Collected data
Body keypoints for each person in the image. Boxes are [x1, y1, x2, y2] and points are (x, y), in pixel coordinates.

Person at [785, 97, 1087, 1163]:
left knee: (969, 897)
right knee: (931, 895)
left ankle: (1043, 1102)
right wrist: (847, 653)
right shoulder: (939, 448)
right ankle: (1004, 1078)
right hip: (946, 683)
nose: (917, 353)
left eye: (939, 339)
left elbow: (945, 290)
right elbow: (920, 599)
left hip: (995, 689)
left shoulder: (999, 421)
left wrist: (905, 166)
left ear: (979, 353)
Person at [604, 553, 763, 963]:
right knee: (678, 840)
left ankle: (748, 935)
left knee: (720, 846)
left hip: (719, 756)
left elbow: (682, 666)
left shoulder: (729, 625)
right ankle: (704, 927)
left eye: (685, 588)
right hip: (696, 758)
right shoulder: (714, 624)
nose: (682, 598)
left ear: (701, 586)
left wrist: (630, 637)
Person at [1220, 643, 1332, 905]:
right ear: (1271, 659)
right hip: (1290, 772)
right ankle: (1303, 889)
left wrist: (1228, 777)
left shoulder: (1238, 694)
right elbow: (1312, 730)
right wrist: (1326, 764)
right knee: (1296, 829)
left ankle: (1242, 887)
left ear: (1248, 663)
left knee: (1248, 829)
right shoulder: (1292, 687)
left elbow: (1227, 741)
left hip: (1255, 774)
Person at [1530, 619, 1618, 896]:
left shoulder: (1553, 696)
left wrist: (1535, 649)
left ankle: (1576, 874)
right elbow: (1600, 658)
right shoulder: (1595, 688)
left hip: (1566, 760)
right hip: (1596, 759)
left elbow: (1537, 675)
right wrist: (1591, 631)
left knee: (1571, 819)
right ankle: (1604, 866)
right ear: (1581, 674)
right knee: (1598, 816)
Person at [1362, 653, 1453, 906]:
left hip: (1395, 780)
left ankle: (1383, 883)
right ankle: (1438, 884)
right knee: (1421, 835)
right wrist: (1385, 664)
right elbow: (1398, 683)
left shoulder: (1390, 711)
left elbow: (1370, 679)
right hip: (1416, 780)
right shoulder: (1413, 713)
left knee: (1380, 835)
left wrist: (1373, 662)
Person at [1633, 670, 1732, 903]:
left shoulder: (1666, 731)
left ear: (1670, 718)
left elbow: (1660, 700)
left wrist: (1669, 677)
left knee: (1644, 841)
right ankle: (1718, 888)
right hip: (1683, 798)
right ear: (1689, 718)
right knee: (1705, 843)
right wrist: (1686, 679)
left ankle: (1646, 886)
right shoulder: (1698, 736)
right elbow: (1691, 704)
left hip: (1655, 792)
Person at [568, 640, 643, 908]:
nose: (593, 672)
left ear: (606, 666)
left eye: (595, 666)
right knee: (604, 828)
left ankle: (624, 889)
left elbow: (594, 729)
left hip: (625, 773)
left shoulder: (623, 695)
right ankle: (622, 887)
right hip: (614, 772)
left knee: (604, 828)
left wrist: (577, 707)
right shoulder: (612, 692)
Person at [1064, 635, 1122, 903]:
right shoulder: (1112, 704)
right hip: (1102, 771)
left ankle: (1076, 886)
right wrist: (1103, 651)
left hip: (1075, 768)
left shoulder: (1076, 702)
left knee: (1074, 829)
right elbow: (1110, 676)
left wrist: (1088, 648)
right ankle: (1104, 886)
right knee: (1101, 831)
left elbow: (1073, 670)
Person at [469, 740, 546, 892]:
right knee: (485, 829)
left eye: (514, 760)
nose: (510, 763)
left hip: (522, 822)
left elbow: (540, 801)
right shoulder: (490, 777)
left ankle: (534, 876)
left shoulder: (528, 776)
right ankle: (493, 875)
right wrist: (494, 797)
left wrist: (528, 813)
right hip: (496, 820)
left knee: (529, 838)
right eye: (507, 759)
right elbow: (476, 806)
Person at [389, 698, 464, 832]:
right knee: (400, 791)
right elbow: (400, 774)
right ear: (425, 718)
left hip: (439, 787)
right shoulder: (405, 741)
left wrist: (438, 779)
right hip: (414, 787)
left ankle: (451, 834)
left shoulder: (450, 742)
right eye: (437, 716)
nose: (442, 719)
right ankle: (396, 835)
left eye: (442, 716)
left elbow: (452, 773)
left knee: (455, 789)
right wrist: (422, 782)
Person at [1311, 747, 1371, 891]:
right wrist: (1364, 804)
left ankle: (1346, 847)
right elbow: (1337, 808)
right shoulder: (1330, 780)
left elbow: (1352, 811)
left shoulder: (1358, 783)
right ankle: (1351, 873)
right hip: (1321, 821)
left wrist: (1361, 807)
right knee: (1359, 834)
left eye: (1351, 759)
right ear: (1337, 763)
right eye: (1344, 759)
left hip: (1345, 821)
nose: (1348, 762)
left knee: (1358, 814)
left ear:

**Exercise details:**
The full set of entries should be transcribed exactly.

**Answer space:**
Body keypoints for each person in the image. Boxes are [x1, y1, x2, y2] and points are (x, y), in pixel coordinates.

Person at [785, 97, 1087, 1163]:
left knee: (969, 897)
right knee: (931, 895)
left ankle: (1043, 1102)
right wrist: (847, 653)
right shoulder: (939, 448)
right ankle: (1004, 1078)
right hip: (946, 683)
nose: (917, 353)
left eye: (939, 339)
left elbow: (945, 290)
right elbow: (920, 599)
left hip: (995, 689)
left shoulder: (999, 421)
left wrist: (905, 166)
left ear: (979, 353)
Person at [604, 553, 763, 963]:
right knee: (678, 840)
left ankle: (748, 935)
left knee: (720, 846)
left hip: (719, 756)
left elbow: (682, 666)
left shoulder: (729, 625)
right ankle: (704, 927)
left eye: (685, 588)
right hip: (696, 758)
right shoulder: (714, 624)
nose: (682, 598)
left ear: (701, 586)
left wrist: (630, 637)
Person at [1220, 643, 1332, 905]:
right ear: (1271, 659)
right hip: (1290, 772)
right ankle: (1303, 889)
left wrist: (1228, 777)
left shoulder: (1238, 694)
right elbow: (1312, 730)
right wrist: (1326, 764)
right knee: (1296, 829)
left ankle: (1242, 887)
left ear: (1248, 663)
left knee: (1248, 829)
right shoulder: (1292, 687)
left elbow: (1227, 741)
left hip: (1255, 774)
Person at [1530, 619, 1618, 896]:
left shoulder: (1553, 696)
left wrist: (1535, 649)
left ankle: (1576, 874)
right elbow: (1600, 658)
right shoulder: (1595, 688)
left hip: (1566, 760)
right hip: (1596, 759)
left elbow: (1537, 675)
right wrist: (1591, 631)
left knee: (1571, 819)
right ankle: (1604, 866)
right ear: (1581, 674)
right knee: (1598, 816)
Person at [1362, 653, 1453, 906]:
left hip: (1395, 780)
left ankle: (1383, 883)
right ankle: (1438, 884)
right knee: (1421, 835)
right wrist: (1385, 664)
right elbow: (1398, 683)
left shoulder: (1390, 711)
left elbow: (1370, 679)
right hip: (1416, 780)
right shoulder: (1413, 713)
left knee: (1380, 835)
left wrist: (1373, 662)
Person at [1633, 670, 1732, 903]:
left shoulder: (1666, 731)
left ear: (1670, 718)
left elbow: (1660, 700)
left wrist: (1669, 677)
left knee: (1644, 841)
right ankle: (1718, 888)
right hip: (1683, 798)
right ear: (1689, 718)
right knee: (1705, 843)
right wrist: (1686, 679)
left ankle: (1646, 886)
right shoulder: (1698, 736)
right elbow: (1691, 704)
left hip: (1655, 792)
Person at [568, 640, 643, 908]:
nose: (593, 672)
left ear: (606, 666)
left eye: (595, 666)
right knee: (604, 828)
left ankle: (624, 889)
left elbow: (594, 729)
left hip: (625, 773)
left shoulder: (623, 695)
right ankle: (622, 887)
right hip: (614, 772)
left knee: (604, 828)
left wrist: (577, 707)
right shoulder: (612, 692)
Person at [1064, 635, 1122, 903]:
right shoulder: (1112, 704)
right hip: (1102, 771)
left ankle: (1076, 886)
right wrist: (1103, 651)
left hip: (1075, 768)
left shoulder: (1076, 702)
left knee: (1074, 829)
right elbow: (1110, 676)
left wrist: (1088, 648)
right ankle: (1104, 886)
right knee: (1101, 831)
left elbow: (1073, 670)
Person at [469, 740, 546, 892]:
right knee: (485, 829)
left eye: (514, 760)
nose: (510, 763)
left hip: (522, 822)
left elbow: (540, 801)
right shoulder: (490, 777)
left ankle: (534, 876)
left shoulder: (528, 776)
right ankle: (493, 875)
right wrist: (494, 797)
left wrist: (528, 813)
right hip: (496, 820)
left knee: (529, 838)
right eye: (507, 759)
right elbow: (476, 806)
Person at [389, 698, 464, 832]:
right knee: (400, 791)
right elbow: (400, 774)
right ear: (425, 718)
left hip: (439, 787)
right shoulder: (405, 741)
left wrist: (438, 779)
right hip: (414, 787)
left ankle: (451, 834)
left shoulder: (450, 742)
right eye: (437, 716)
nose: (442, 719)
right ankle: (396, 835)
left eye: (442, 716)
left elbow: (452, 773)
left knee: (455, 789)
right wrist: (422, 782)
Person at [1311, 747, 1371, 891]:
right wrist: (1364, 804)
left ankle: (1346, 847)
right elbow: (1337, 808)
right shoulder: (1330, 780)
left elbow: (1352, 811)
left shoulder: (1358, 783)
right ankle: (1351, 873)
right hip: (1321, 821)
left wrist: (1361, 807)
right knee: (1359, 834)
left eye: (1351, 759)
right ear: (1337, 763)
right eye: (1344, 759)
left hip: (1345, 821)
nose: (1348, 762)
left knee: (1358, 814)
left ear:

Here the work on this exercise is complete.